• _DIRECTIONS FOR THIS TASK_
Reproduce the lines verbatim, beginning with the first line of the records and ending with the line that contains "28 500 наименований", both included.

• _AVAILABLE DATA_
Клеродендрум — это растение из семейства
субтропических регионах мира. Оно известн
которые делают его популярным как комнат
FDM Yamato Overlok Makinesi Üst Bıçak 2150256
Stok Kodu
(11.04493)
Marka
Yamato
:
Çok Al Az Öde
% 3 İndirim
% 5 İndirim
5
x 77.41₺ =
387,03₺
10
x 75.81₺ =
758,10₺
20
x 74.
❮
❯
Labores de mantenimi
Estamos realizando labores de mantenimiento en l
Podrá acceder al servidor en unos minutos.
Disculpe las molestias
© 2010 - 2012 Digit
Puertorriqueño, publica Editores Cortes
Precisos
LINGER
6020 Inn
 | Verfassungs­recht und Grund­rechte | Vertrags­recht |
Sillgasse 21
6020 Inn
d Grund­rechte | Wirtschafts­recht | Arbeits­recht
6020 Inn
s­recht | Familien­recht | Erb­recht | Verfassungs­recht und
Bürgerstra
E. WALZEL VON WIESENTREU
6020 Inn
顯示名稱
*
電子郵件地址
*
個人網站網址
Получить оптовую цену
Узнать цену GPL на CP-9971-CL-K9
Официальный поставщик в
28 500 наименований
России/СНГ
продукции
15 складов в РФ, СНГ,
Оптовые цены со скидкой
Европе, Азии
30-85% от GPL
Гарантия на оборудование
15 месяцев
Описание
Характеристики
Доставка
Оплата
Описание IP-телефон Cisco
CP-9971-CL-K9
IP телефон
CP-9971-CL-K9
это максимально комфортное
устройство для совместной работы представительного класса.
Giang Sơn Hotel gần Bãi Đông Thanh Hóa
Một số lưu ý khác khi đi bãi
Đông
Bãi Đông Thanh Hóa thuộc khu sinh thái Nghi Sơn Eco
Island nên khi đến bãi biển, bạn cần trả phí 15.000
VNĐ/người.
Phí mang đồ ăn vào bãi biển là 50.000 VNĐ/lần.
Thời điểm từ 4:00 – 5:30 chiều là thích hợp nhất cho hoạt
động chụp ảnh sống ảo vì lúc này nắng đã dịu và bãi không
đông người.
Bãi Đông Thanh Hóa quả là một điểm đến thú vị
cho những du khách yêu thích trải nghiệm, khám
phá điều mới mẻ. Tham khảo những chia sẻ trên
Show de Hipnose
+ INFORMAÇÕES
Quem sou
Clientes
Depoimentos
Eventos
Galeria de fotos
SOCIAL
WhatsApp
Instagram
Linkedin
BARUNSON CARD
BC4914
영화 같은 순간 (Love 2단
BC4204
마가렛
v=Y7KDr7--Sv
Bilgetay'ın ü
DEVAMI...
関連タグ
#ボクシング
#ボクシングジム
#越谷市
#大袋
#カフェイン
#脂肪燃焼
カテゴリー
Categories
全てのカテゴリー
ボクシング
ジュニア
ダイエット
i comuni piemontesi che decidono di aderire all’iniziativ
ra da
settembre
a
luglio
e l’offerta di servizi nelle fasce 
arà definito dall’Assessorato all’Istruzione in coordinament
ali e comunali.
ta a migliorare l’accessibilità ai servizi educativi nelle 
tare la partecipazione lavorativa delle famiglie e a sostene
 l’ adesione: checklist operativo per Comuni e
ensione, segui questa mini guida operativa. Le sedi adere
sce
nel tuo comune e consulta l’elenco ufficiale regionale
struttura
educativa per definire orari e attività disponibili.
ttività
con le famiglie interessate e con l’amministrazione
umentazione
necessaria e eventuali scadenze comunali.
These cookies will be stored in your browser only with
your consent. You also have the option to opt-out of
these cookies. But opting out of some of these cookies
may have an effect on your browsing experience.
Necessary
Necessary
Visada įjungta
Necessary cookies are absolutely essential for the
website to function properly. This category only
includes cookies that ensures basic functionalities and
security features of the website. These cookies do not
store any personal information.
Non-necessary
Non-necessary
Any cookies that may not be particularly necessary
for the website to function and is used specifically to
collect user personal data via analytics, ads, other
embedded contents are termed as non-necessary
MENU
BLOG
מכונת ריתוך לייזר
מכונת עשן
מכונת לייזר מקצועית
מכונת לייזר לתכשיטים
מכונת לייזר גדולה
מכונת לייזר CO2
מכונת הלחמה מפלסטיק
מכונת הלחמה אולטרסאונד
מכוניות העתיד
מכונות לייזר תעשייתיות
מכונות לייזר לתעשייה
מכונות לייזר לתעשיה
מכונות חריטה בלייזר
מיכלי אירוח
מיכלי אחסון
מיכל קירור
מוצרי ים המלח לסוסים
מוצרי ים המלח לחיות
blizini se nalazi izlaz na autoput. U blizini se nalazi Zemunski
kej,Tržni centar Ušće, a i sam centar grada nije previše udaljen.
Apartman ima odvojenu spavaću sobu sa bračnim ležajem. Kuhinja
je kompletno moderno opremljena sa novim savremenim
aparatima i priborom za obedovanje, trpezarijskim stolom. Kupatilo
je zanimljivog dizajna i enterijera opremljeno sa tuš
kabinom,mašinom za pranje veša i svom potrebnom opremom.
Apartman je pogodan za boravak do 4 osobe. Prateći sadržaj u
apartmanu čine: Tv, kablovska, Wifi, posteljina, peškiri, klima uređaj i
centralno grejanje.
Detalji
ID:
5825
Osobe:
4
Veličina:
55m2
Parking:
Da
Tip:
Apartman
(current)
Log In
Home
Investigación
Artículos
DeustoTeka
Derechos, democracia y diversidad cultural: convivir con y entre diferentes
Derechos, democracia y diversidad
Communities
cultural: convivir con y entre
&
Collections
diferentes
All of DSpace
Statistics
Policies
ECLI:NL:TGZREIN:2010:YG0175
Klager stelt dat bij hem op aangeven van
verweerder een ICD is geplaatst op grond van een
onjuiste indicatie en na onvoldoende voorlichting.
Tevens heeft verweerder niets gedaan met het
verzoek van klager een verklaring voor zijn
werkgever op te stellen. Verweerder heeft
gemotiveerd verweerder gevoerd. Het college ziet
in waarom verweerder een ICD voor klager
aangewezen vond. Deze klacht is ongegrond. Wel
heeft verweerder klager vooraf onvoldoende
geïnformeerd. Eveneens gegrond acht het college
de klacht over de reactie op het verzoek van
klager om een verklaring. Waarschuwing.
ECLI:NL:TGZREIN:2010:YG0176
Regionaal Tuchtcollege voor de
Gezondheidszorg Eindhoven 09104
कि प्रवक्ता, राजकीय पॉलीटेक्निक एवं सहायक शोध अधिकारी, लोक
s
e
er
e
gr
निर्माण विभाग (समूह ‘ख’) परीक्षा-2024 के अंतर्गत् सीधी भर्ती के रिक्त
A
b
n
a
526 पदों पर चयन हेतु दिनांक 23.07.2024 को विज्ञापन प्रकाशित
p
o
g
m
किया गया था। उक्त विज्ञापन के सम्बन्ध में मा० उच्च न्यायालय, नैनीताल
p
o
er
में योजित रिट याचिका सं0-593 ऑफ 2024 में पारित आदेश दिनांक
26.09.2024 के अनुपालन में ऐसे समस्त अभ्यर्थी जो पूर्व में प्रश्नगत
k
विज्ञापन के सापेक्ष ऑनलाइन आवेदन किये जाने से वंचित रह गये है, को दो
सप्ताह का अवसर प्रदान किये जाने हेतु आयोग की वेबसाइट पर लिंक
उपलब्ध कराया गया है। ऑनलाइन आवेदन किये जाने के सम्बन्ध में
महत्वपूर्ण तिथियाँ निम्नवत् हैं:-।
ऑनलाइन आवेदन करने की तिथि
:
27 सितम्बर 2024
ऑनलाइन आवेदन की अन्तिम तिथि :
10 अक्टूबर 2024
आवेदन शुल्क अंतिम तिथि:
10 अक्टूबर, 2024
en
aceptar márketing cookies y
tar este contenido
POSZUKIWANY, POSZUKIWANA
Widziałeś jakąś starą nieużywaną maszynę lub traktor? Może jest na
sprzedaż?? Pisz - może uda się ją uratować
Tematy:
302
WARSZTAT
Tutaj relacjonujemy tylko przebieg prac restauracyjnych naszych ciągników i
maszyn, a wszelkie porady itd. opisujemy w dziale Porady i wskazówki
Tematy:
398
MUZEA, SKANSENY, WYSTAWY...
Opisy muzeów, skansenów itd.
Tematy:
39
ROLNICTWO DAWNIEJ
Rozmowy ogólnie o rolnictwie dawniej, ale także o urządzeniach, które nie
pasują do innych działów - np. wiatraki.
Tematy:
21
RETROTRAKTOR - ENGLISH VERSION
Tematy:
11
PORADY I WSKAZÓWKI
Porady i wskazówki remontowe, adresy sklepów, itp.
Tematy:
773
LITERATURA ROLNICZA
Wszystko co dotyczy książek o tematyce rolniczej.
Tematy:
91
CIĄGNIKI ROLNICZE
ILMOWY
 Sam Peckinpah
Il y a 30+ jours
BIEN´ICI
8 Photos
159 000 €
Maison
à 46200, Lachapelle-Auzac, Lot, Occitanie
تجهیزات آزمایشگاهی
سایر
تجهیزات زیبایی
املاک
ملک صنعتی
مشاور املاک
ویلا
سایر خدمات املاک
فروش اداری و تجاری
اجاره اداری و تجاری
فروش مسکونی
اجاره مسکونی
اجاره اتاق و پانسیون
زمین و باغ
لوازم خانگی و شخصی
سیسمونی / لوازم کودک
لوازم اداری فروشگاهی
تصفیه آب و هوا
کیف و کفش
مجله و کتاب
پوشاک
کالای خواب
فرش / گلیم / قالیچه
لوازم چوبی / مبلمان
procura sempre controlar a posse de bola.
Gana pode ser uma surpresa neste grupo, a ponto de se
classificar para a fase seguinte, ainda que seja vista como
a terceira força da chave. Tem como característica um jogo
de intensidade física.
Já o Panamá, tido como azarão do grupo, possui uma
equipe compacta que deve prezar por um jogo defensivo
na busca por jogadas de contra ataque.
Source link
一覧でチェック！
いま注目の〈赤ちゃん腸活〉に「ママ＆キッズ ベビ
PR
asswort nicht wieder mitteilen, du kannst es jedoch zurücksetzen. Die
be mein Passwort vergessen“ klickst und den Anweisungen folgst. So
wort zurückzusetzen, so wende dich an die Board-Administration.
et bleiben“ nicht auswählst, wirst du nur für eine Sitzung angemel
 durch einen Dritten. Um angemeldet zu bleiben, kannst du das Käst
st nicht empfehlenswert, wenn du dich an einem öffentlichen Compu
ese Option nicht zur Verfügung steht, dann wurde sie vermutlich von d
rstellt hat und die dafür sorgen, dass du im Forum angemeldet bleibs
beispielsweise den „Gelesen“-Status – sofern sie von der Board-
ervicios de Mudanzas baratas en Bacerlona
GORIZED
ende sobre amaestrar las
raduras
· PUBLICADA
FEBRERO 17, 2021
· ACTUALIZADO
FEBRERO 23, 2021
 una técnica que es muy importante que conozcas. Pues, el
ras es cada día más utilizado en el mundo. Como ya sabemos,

• _WRITTEN RESPONSE_
Клеродендрум — это растение из семейства
субтропических регионах мира. Оно известн
которые делают его популярным как комнат
FDM Yamato Overlok Makinesi Üst Bıçak 2150256
Stok Kodu
(11.04493)
Marka
Yamato
:
Çok Al Az Öde
% 3 İndirim
% 5 İndirim
5
x 77.41₺ =
387,03₺
10
x 75.81₺ =
758,10₺
20
x 74.
❮
❯
Labores de mantenimi
Estamos realizando labores de mantenimiento en l
Podrá acceder al servidor en unos minutos.
Disculpe las molestias
© 2010 - 2012 Digit
Puertorriqueño, publica Editores Cortes
Precisos
LINGER
6020 Inn
 | Verfassungs­recht und Grund­rechte | Vertrags­recht |
Sillgasse 21
6020 Inn
d Grund­rechte | Wirtschafts­recht | Arbeits­recht
6020 Inn
s­recht | Familien­recht | Erb­recht | Verfassungs­recht und
Bürgerstra
E. WALZEL VON WIESENTREU
6020 Inn
顯示名稱
*
電子郵件地址
*
個人網站網址
Получить оптовую цену
Узнать цену GPL на CP-9971-CL-K9
Официальный поставщик в
28 500 наименований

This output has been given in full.